Dix minutes plus tard, Lisa monte dans ma chambre pour me réveiller et venir chercher mon linge sale, je décide donc de me lever et de descendre. Mes pieds claquent contre le carrelage froid des marches, puis du sol. Je cherche un seul signe de vie mais il semblerait que la maison soit vide à l'exception de Lisa dans les chambres. Je ne cherche pas à savoir où ils sont, j'ai très peu envie de m'embarquer dans leur histoire de mariage. Je sors dehors, attrape sur la table de jardin une pêche et vais m'installer sur le bord de la fontaine. Quelques minutes après, j'entends des pas dans l'herbe derrière moi. Lisa apparaît devant moi.
— Lisa, tu sais où ils sont partis ? Je lui demande.
— Ta tante a décidé de changer les plans concernant son mariage, elle commence et je fronce les sourcils, comment ça «changer les plans» ? Elle souhaite faire la réception au milieu des vignes. Dans le vignoble de ton grand-père. Ils sont partis voir où installer les tables pour demain.
Lisa semble bien exaspérée par ce changement de programme. Je trouve l'idée sympa bien que farfelue. Un peu dans le style de tante Adèle à vrai dire.
Lorsque papi rentre de la librairie vers midi-trente, je sors tout juste de la douche. Lisa est dans la cuisine à faire le déjeuné. Je descends dans le salon et trouve mon grand-père entrain de regarder ses vinyles un verre de vin à la main.
Je me laisse tomber sur le canapé derrière lui et il tourne vivement le chef vers moi, ne m'ayant pas entendu rentrer.
— Papi, je commence, pas vraiment sur de moi.
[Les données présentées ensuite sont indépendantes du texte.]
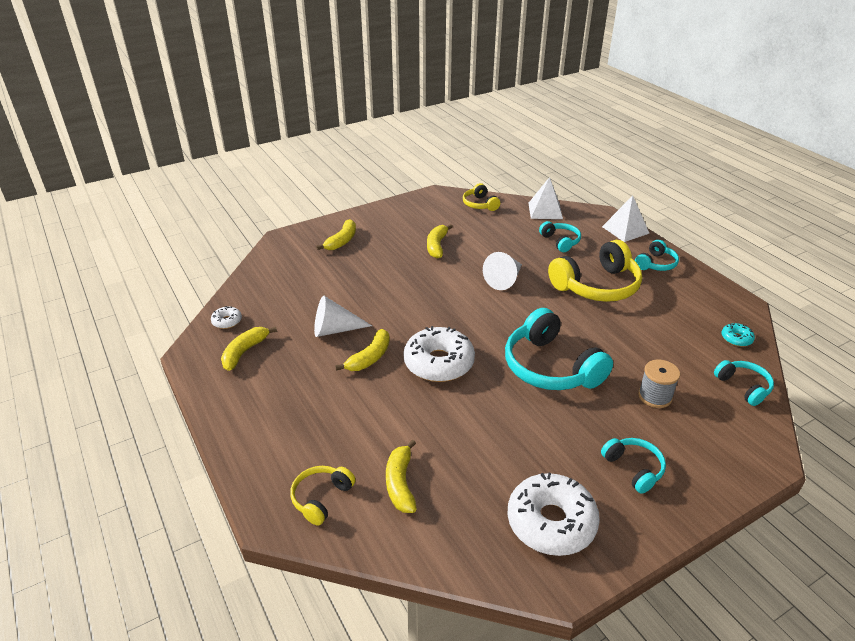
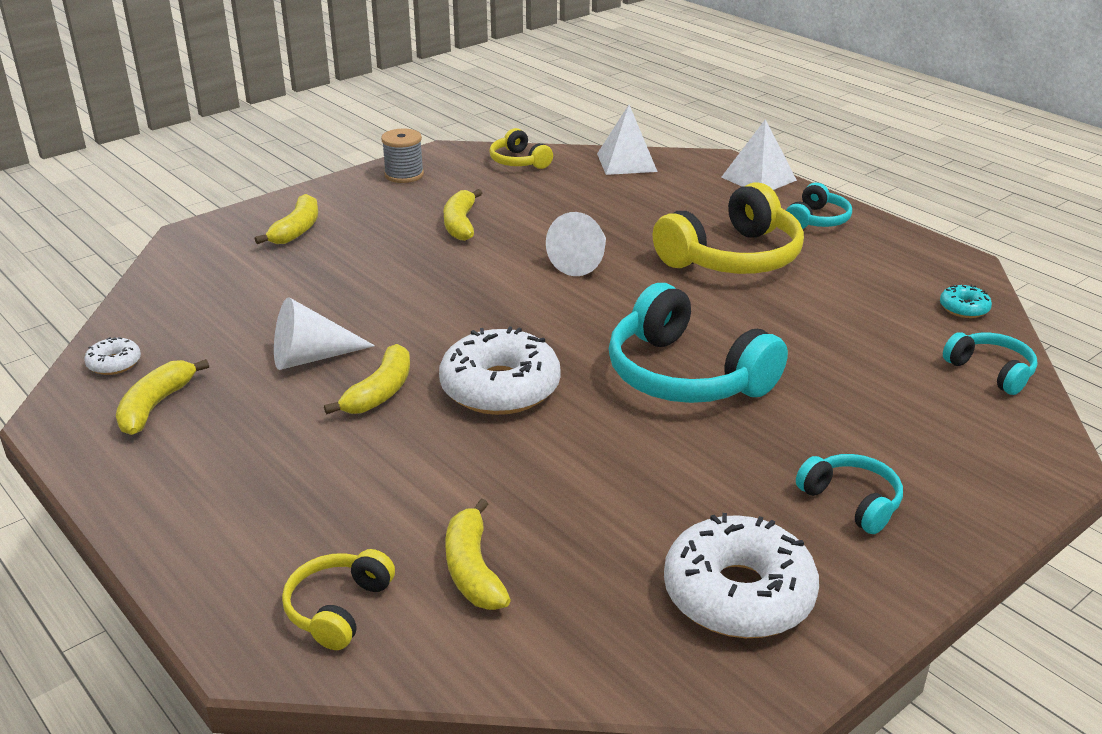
camera: 10 degrees left, 5 degrees down
turquoise headphones [539,221,581,252] -> none
grey spool [638,360,680,408] -> grey spool moved to [381,129,424,183]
Est-ce qu'un garçon est venu ce matin à la boutique ? Je dis en essayant d'adopter une certaine distance.
Cette fois-ci, il se tourne entièrement vers moi et me sourit.
— Le petit Santini ?
Je pince mes lèvres et ouvre grand les yeux.
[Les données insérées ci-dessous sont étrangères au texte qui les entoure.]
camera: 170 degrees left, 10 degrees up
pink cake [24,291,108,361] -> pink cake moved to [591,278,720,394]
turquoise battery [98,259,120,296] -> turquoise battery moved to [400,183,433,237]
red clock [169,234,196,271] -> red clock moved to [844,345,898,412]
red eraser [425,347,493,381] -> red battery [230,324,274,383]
— Peut-être, oui, je dis en regardant le piano à côté.
Il lâche un petit rire avant de pousser mes jambes du canapé et de s'assoir à côté de moi. Je pause mes yeux sur son visage. J'ai l'impression qu'il a beaucoup vieillie depuis les dernières années. Il a des rides plus marquées, les cheveux définitivement blancs. Malgré ça, il pète toujours la forme. Dans deux ans il pourra toucher la retraite, mais j'ai l'impression qu'il va tenir la librairie encore de longues années. Il n'est pas prêt à s'en séparer.
— Tu l'as r[...] commence mon grand-père mais il se fait couper par ma mère.
— Eh bien ! Vous êtes là tous les deux ! On vient de rentrer. Venez manger.
Aussitôt elle part. Je me tourne vers mon grand-père mais il se lève déjà et quitte la pièce. Je n'aurai pas réponse à ma question, ça va me hanter.
Quand j'arrive à table, quelques minutes plus tard, tout le monde est déjà installé. Je m'assieds à côté de grand-père. Mes coudes sont posés sur la table et mes mains soutiennent ma tête. Ma mère me lance des petits regards de temps en temps, elle semble voir que quelque chose me tracasse, elle sait toujours ces choses-là. Je finis par me lever au milieu du repas, je sens le regard de ma mère me suivre jusqu'à ce que j'atteigne la fontaine où nous prenons l'eau pour boire. D'un geste rapide je passe de l'eau bien fraîche sur mon visage. Comment peut-on penser à ce point à un garçon ? Est-ce juste parce qu'il m'intrigue à sembler si différent des gens que je côtoie en France ? J'espère si fort.